La transposition à Internet des principes applicables à la presse en matière de prescription ne paraît pas garantir l’équilibre indispensable entre les exigences de la liberté d’expression et l’intérêt des victimes.
Les juges du fond ont essayé, sans succès jusqu’à ce jour, d’élaborer une formule plus satisfaisante. La cour d’appel de Paris, dans une décision du 15 décembre 1999, a souligné la spécificité du média Internet, concluant que la publication d’un texte litigieux relevait de la catégorie des infractions continues et que la prescription ne commençait à courir qu’à compter de la suppression du texte en cause.
La Cour de cassation a récusé cette interprétation par trois arrêts successifs, en date des 30 janvier, 16 octobre et 26 novembre 2001, retenant que le point de départ de la prescription doit être fixé à la date de la première publication c’est-à-dire, pour Internet, la mise à disposition des utilisateurs du réseau.
Le législateur s’est, lui aussi, efforcé d’avancer dans ce sens. Lors de l’examen en deuxième lecture du texte qui allait devenir la loi du 9 mars 2004 portant adaptation de la justice aux évolutions de la criminalité, le Sénat avait adopté un amendement signé par M. Robert Badinter et par Michel Dreyfus-Schmidt, à qui vous avez rendu tout à l’heure un hommage particulier, monsieur le secrétaire d’État, hommage auquel je m’associe. Cet amendement visait à porter le délai de prescription à un an pour les infractions commises par l’intermédiaire d’Internet. Cette disposition n’a été écartée que lors de l’examen du texte par la commission mixte paritaire, au motif que la question méritait une réflexion plus approfondie.
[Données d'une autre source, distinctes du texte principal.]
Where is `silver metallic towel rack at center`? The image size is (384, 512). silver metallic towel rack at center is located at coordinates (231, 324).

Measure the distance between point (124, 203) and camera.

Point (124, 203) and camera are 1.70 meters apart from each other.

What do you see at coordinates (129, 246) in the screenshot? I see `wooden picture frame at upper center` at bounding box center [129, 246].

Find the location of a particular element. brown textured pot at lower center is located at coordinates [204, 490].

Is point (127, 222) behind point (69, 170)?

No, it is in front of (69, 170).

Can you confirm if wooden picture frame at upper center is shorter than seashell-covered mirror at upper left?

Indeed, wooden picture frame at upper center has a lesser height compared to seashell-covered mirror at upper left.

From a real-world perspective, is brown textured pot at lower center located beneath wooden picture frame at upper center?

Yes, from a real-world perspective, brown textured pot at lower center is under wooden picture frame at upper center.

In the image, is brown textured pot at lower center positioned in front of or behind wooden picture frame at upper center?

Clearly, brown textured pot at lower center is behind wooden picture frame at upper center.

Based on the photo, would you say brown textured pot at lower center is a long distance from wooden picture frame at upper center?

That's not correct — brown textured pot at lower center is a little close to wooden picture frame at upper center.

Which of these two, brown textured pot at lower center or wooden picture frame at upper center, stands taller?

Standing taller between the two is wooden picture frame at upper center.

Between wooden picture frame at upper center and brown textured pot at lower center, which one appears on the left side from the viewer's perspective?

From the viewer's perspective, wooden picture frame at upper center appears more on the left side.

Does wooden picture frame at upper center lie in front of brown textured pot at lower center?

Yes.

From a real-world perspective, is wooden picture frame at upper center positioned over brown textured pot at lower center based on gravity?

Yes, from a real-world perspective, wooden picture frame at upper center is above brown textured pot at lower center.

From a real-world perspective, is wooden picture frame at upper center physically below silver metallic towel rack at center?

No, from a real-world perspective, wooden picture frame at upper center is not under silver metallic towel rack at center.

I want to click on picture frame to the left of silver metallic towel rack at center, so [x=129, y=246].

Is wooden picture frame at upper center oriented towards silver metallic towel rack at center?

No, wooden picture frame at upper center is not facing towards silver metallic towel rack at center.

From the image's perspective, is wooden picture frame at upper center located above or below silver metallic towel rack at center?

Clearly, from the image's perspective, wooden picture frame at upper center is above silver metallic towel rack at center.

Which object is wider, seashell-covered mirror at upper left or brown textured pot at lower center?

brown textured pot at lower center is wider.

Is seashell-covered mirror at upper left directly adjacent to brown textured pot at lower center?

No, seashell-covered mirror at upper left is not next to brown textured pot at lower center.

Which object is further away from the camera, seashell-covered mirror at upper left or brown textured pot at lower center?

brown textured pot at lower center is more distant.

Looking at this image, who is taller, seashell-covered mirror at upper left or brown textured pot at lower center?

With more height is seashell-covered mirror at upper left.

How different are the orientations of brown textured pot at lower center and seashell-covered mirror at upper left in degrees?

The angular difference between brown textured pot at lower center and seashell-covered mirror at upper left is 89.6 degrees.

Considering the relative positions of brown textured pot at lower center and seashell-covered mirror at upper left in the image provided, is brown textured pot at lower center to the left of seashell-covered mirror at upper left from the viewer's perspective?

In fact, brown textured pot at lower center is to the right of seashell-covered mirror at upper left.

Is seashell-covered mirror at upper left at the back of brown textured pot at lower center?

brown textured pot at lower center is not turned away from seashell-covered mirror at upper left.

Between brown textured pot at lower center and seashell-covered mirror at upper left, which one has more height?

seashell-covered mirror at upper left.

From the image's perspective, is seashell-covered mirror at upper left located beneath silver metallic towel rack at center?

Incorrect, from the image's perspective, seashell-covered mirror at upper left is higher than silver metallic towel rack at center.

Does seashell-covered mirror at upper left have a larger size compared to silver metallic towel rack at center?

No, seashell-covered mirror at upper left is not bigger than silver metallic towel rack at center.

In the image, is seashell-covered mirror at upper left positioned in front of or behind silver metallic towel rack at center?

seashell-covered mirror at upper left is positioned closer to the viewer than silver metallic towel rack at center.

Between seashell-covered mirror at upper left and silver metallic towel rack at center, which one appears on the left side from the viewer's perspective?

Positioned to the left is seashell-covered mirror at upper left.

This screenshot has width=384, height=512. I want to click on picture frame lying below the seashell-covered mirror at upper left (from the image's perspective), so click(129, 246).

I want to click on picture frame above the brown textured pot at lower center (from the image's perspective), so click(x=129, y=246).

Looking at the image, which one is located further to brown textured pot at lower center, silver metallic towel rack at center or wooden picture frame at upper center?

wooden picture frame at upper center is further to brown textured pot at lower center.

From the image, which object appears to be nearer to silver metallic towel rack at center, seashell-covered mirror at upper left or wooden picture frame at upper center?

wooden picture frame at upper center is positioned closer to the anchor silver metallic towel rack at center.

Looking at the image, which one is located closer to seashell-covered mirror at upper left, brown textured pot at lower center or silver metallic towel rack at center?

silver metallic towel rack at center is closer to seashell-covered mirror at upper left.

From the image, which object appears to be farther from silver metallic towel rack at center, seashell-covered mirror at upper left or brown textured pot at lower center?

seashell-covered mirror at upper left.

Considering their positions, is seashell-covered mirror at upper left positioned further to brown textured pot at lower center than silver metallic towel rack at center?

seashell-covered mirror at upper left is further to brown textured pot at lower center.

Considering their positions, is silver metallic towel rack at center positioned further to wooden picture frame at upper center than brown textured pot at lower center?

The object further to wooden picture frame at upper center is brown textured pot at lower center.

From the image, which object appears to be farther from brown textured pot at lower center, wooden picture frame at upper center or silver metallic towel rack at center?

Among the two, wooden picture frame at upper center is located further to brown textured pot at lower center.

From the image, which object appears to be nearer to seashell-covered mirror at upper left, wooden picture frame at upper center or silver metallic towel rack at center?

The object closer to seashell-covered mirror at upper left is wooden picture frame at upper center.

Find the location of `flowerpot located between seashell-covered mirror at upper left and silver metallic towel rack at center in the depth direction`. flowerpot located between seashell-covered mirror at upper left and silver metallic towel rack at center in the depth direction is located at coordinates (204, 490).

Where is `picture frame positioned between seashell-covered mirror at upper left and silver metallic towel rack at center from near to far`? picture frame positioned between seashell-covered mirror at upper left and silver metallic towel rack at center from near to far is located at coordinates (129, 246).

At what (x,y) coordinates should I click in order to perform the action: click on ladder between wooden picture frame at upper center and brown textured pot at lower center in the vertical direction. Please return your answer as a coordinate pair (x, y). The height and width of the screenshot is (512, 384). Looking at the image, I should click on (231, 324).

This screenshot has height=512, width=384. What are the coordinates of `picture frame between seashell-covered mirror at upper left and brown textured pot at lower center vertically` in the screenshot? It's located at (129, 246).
Une autre tentative a été faite par notre ancien collègue René Trégouët, lors de la discussion du projet de loi pour la confiance dans l’économie numérique. Il s’agissait de fixer le point de départ de la prescription à la cessation de la mise à disposition du message sur un service de communication en ligne. Le Conseil constitutionnel a censuré cette disposition, mais tout en reconnaissant, ce qui est capital, la nécessité de prendre en compte les spécificités respectives du support papier et du support informatique. Le Conseil constitutionnel a ainsi admis le principe d’une différence de traitement entre les deux supports dès lors qu’elle demeure proportionnée.
Ce souci d’équilibre est précisément au cœur de la présente proposition de loi, qui vise à porter à un an le délai de prescription pour les infractions commises par l’intermédiaire d’un service de communication en ligne.
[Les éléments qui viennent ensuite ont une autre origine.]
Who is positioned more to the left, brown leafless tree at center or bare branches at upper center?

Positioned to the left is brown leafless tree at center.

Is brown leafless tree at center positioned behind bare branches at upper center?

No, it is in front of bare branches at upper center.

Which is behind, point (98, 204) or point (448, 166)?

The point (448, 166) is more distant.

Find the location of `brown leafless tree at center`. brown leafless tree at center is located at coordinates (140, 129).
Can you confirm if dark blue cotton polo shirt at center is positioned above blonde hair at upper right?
C’est la bonne mesure et la durée retenue donne à la personne visée par les propos incriminés plus de temps pour en prendre connaissance et, le cas échéant, pour saisir la justice, même si le délai reste très en-deçà des trois ans prévus pour les délits de droit commun.
La rédaction présentée par M. Cléach et ses collègues apporte une précision utile au regard de la jurisprudence du Conseil constitutionnel dans la mesure où elle indique que l’allongement du délai de prescription ne s’applique pas en cas de reproduction sur Internet « du contenu d’une publication diffusée sur support papier ». C’est un point important, car la plupart des journaux disposent d’une édition en ligne. L’allongement du délai de prescription pour les messages diffusés sur Internet aurait pour effet de mettre en cause la garantie que représente pour les entreprises de presse le délai de prescription de trois mois. Il est donc souhaitable que le délai d’un an ne concerne que les données diffusées exclusivement sur Internet.
Au terme d’un large débat, la commission a souhaité préciser cette exception en l’appliquant aux seules publications de presse légalement déclarées.
Mes chers collègues, sous le bénéfice de ces explications, et sous réserve du vote de l’amendement qui sera présenté tout à l'heure, la commission vous invite à adopter les conclusions de la commission des lois sur la présente proposition de loi.